Blick auf den jetzigen Parkplatz zwischen Zentralmensa und Weender Landstraße
Verborgen hinter Plastikplanen werden katholisch bestattete Gebeine erkundet.

Schon vor einiger Zeit hatten Bauarbeiter bei Kabelarbeiten Überreste von Särgen und Knochen auf dem Uni-Parkplatz zu Tage gefördert. Das berichtet Stadtsprecher Detlef Johannson. Er weiß auch, was mit den Leichenresten nach der Bestandsaufnahme passieren soll: Sie werden wieder an die katholische Gemeinde übergeben und erneut beigesetzt. Das Friedhofsgelände war Anfang der 1960er Jahre von der katholischen Kirche an die Universität verkauft worden, so Johannson weiter. Damals sei der Friedhof bereits völlig verwildert gewesen. 1964, als mit dem Bau der heutigen Zentralmensa begonnen wurde, sei der Friedhof dann eingeebnet worden. Auch die Mensa stehe zu Teilen auf diesem Gebiet.

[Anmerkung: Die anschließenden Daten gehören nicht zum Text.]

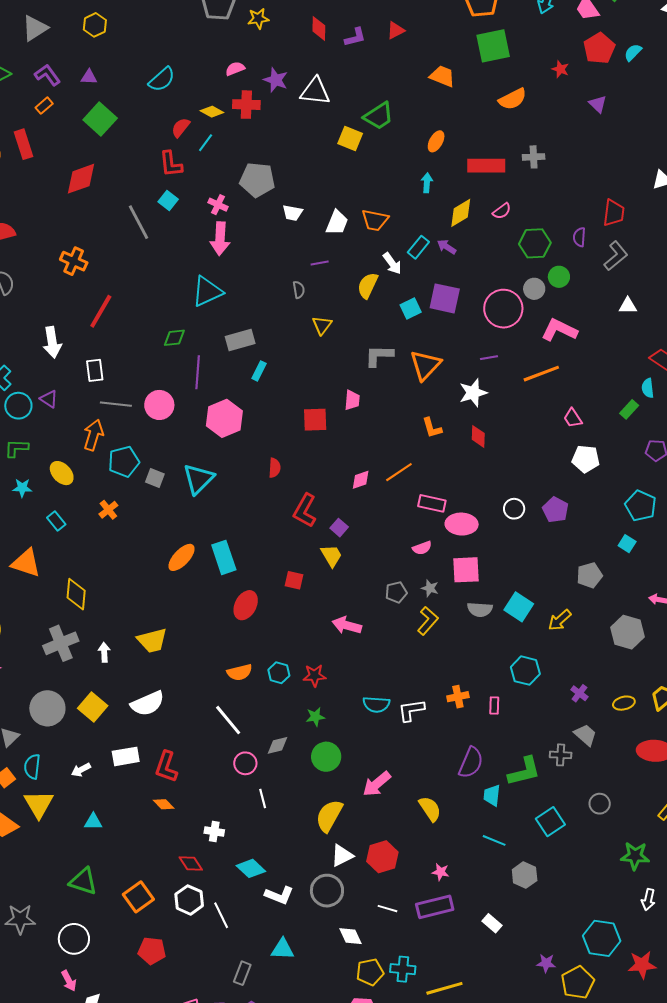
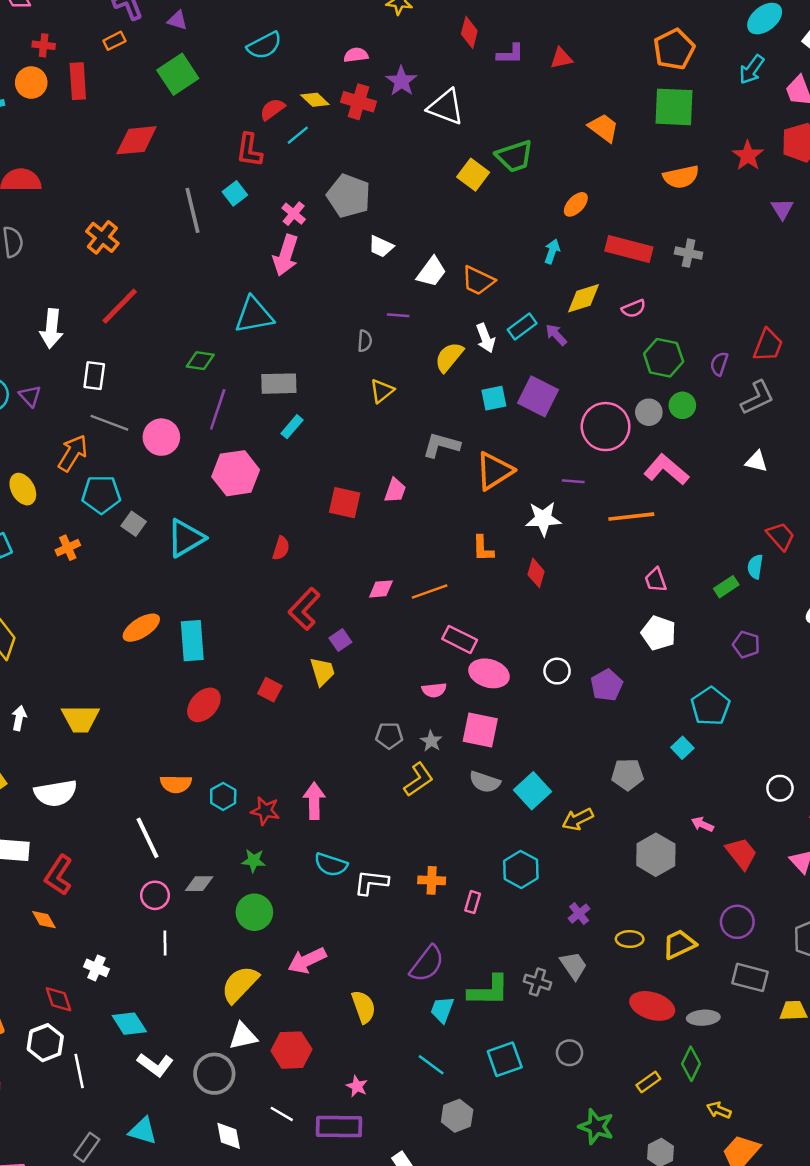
red star: (560, 69) -> (748, 156), size x1.4
pink arrow: (347, 625) -> (314, 801), moved, turned 60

Eher unappetitlich findet das Elena Ségalen, die Vorsitzende des Göttinger AStA. „Der Ort für das Lern- und Studienzentrum ist mehr als unpassend gewählt“, sagt sie. „Uni und Studierendenschaft sollten sich überlegen, ob sie das wirklich so haben möchten.“ Der geplante Neubau wird also weiterhin für Gesprächsstoff sorgen. Zur Ruhe kommt so schnell offenbar keine_r…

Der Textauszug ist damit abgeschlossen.